What to do for shin splints

 

Shin splints – a kick in the shins to the recreational athlete!

That’s exactly how it can feel. Shin splints is an acute pain.

It is however a general term that refers to a pain down the front of the lower leg or shins.

It is a pain that is brought on by exercise, often in runners who run on hard surfaces, but it is also commonly found from participants in stop-start sports like tennis and basketball.

Let’s take a closer look at what to do for shin splints – the symptoms, the ways to prevent them and possible treatments.

What to do for shin splints

What to do for shin splints

Recognising the symptoms of shin splints

If you are suffering discomfort in the lower leg, there are some common symptoms of shin splints that should throw up red flags for you.

In the early stages you may experience shin splints as a dull ache. However, upon further exercise the dull ache starts to turn to a sharp pain, often down the inner part of the lower leg. This can sometimes be accompanied by swelling in the lower leg and a numbness or weakness in the feet.

Shin splints can progress at an alarming rate. It is therefore important to get the problem checked out during the earliest signs of discomfort.

How to avoid shin splints

Many recreational athletes are so passionate about their chosen sport that they fail to condition the whole body. Rather than focusing on running to stay fit, or playing squash to stay fit; you should reverse the order. Stay fit and condition yourself to better enjoy the sport or activity you are involved in.

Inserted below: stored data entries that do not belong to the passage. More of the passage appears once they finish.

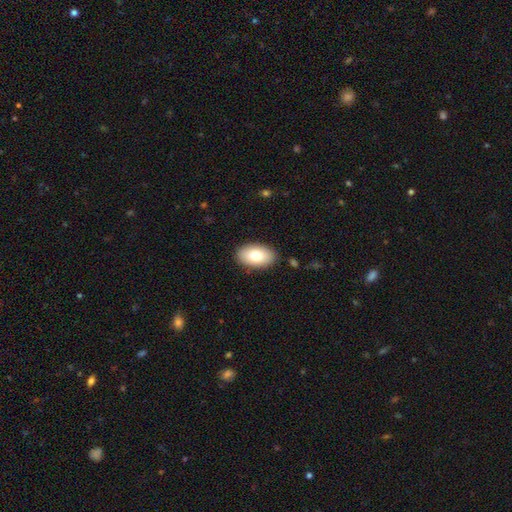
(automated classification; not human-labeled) smooth-or-featured: smooth: 79% | featured or disk: 15% | star or artifact: 6%
  how-rounded: in between: 94% | round: 5% | cigar-shaped: 1%
  merging: none: 88% | minor disturbance: 8% | major disturbance: 2% | merger: 1%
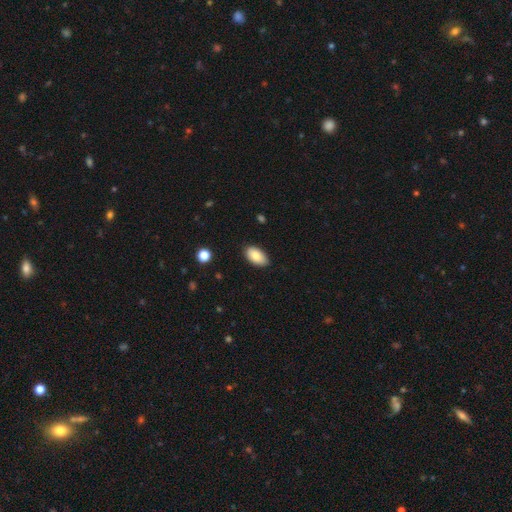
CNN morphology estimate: Smooth or featured?
  - smooth: 84% *
  - featured or disk: 9%
  - star or artifact: 7%
How rounded?
  - in between: 95% *
  - round: 4%
  - cigar-shaped: 2%
Merging?
  - none: 85% *
  - minor disturbance: 12%
  - major disturbance: 2%
  - merger: 1%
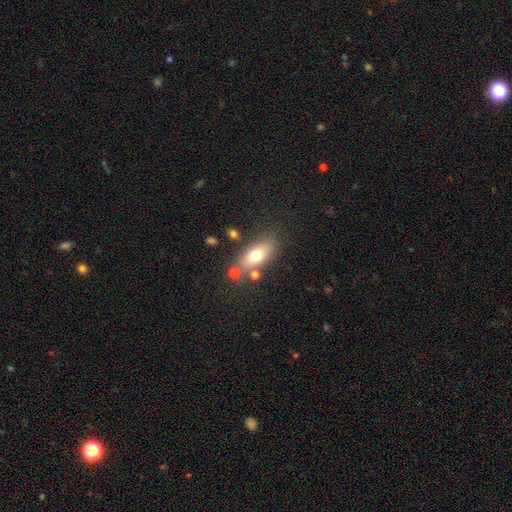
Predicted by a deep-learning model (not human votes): smooth-or-featured: smooth: 70% | featured or disk: 21% | star or artifact: 9%
  how-rounded: in between: 78% | cigar-shaped: 16% | round: 6%
  merging: none: 71% | minor disturbance: 14% | merger: 10% | major disturbance: 5%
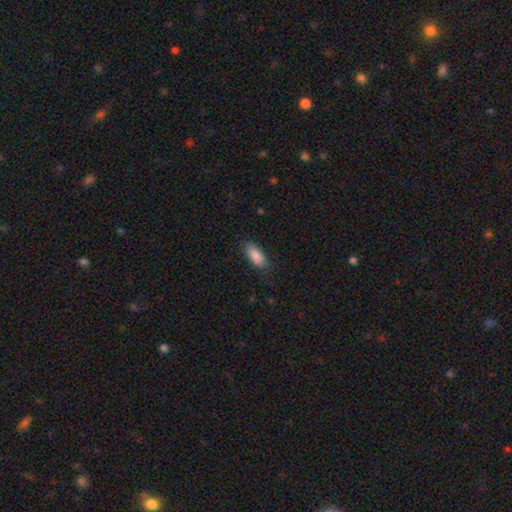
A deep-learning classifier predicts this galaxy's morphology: A smooth galaxy with no disk features (86%) that is in between round and cigar-shaped (86%). Merging: none (81%).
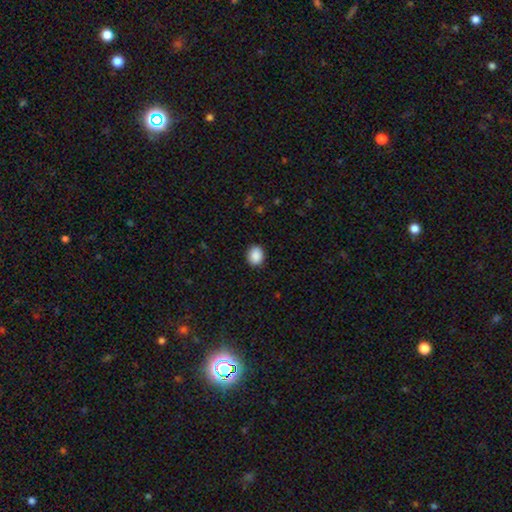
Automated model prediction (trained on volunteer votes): Smooth or featured?
  - smooth: 90% *
  - star or artifact: 8%
  - featured or disk: 3%
How rounded?
  - round: 52% *
  - in between: 47%
  - cigar-shaped: 1%
Merging?
  - none: 89% *
  - minor disturbance: 8%
  - major disturbance: 2%
  - merger: 1%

Like so many injuries shin splints is often an overuse injury. Investigate different workouts and routines that support your fitness so that you are nor overloading and fatiguing the body through repetitive movements.

Also factor rest into your schedule. It is tempting to overdo it, but remember that a little discipline in the early stages can prevent a tonne of regret further down the line.

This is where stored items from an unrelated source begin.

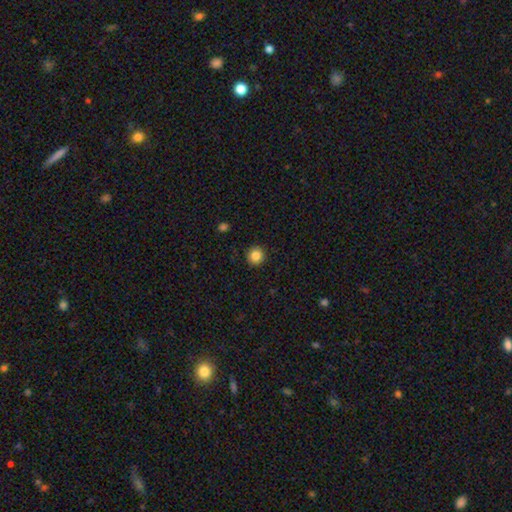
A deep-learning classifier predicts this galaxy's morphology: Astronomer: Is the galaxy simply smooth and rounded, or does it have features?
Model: smooth — 84%.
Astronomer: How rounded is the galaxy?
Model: round — 94%.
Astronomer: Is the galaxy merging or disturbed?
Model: none — 92%.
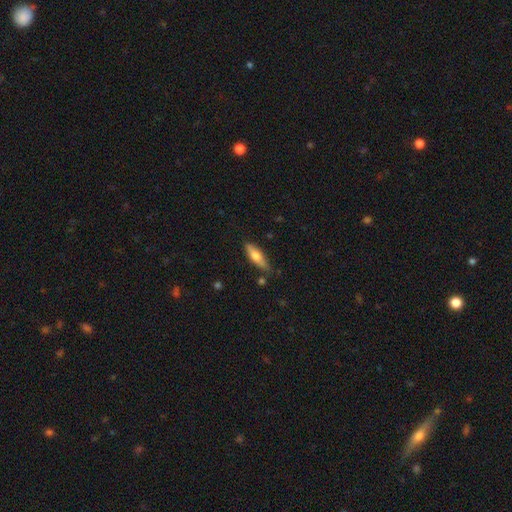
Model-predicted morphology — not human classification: smooth-or-featured: smooth: 60% | featured or disk: 34% | star or artifact: 6%
  how-rounded: cigar-shaped: 52% | in between: 46% | round: 2%
  merging: none: 79% | minor disturbance: 16% | merger: 3% | major disturbance: 3%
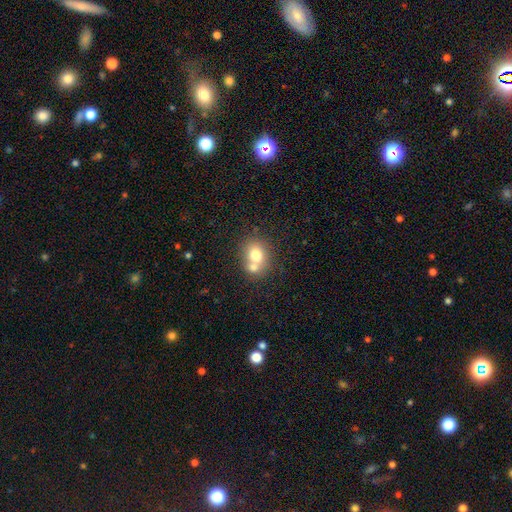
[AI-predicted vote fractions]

Other practical measures can include using shock absorbing insoles, reducing the workload on hard or uneven surfaces and increasing exercise intensity gradually. If you are feeling brave, you might even want to learn about barefoot running.

How to treat shin splints

As always rest first. Take a break from your normal activity. The pain may subside quite quickly once you start resting, but be disciplined enough to take at least a couple of weeks out.

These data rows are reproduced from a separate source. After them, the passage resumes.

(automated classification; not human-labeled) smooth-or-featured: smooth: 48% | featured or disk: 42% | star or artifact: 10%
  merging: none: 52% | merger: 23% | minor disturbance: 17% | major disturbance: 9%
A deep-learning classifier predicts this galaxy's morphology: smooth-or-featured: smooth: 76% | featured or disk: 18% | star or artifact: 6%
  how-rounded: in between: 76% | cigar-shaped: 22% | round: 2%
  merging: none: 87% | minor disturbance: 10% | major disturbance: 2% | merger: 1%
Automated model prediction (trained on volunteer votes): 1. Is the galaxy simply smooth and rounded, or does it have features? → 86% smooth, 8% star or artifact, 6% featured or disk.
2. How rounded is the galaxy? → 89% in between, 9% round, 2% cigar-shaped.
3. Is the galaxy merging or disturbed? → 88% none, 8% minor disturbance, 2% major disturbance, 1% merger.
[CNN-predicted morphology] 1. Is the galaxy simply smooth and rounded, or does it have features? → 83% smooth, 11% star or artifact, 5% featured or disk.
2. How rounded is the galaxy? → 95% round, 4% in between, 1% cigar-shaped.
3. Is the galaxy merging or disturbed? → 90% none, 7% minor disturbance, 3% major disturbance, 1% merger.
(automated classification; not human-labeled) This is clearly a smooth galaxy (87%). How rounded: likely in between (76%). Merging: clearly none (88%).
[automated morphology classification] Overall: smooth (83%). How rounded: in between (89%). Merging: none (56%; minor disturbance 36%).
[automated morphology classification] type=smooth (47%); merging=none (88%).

If you have experienced any swelling icing is important, but so too is elevation. Elevation isn’t just about having your feet on the sofa. For good recovery you’ll want to lie down and elevate the leg higher than the heart. In addition, you may want to consider wearing elastic compression bandages.

And how about massage? I have avoided getting too technical with the different types of shin splint. However, one very common kind of shin splint, anterior compartment syndrome, responds particularly well to the right kind of massage.

As a final word of warning, there are some situations where the pain is particularly severe and surgery may be necessary. Always seek a medical opinion before exercising through pain.